(DATASET EXCERPTS Opens)

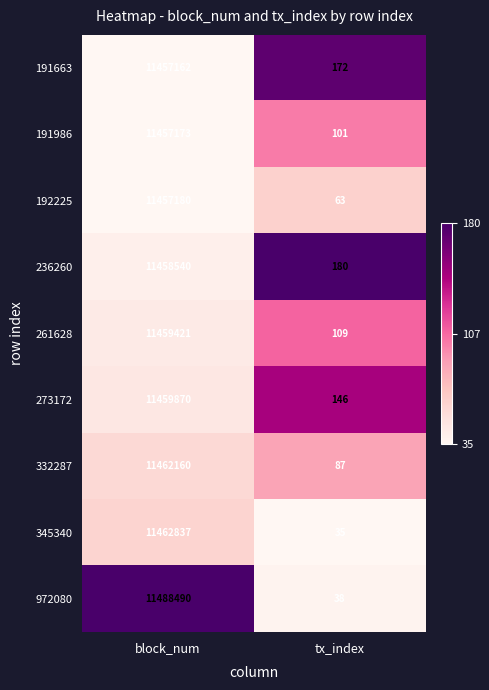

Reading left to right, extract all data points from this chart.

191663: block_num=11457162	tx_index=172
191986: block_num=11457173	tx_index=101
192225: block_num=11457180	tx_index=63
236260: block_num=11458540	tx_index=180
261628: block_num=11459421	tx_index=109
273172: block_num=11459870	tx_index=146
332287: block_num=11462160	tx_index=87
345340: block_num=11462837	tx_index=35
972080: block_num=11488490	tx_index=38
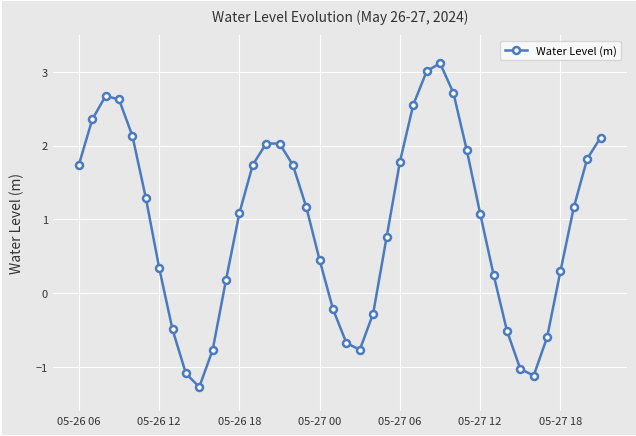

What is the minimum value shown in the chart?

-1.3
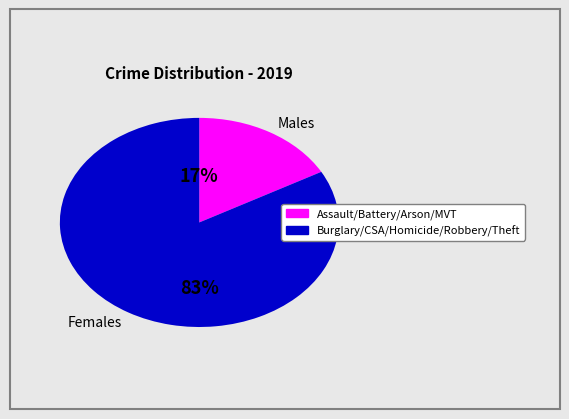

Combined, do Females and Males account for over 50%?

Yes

(DATASET EXCERPTS Closes)
(DATASET EXCERPTS Opens)

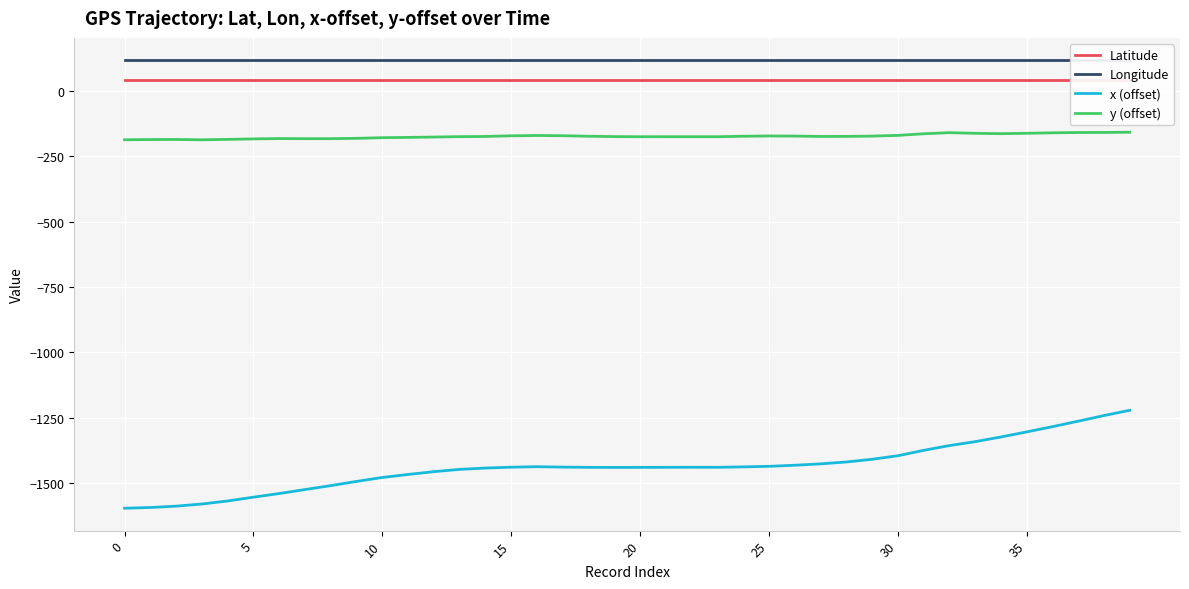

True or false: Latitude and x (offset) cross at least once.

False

(DATASET EXCERPTS Closes)
(DATASET EXCERPTS Opens)

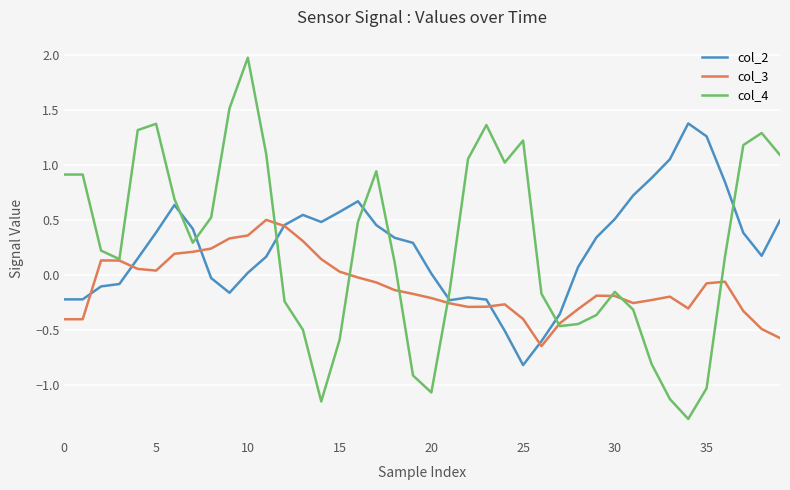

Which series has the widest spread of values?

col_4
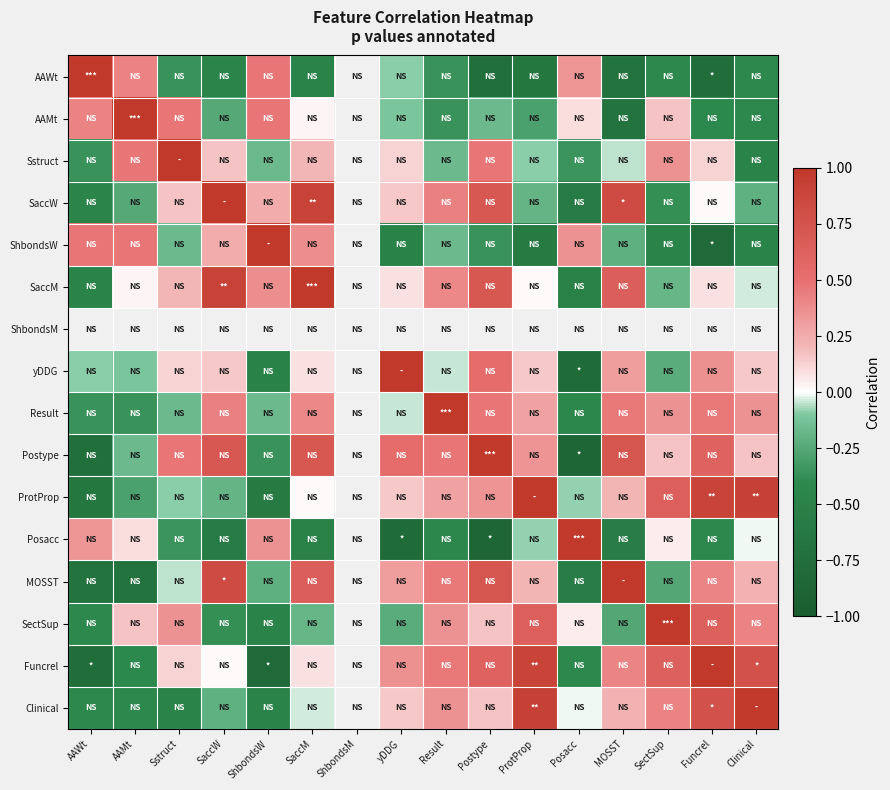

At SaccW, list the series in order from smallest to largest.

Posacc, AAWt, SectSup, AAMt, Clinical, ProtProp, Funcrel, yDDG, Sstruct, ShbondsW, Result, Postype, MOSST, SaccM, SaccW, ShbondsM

(DATASET EXCERPTS Closes)

> DIRECTIONS FOR THIS TASK
Can you reproduce the records word for word, beginning at the line that contains "Which series has the widest spread of values?" and stopping after the line that contains "SaccM, SaccW, ShbondsM"? Leave the pictures out.

> TASK RESULT
Which series has the widest spread of values?

col_4

At SaccW, list the series in order from smallest to largest.

Posacc, AAWt, SectSup, AAMt, Clinical, ProtProp, Funcrel, yDDG, Sstruct, ShbondsW, Result, Postype, MOSST, SaccM, SaccW, ShbondsM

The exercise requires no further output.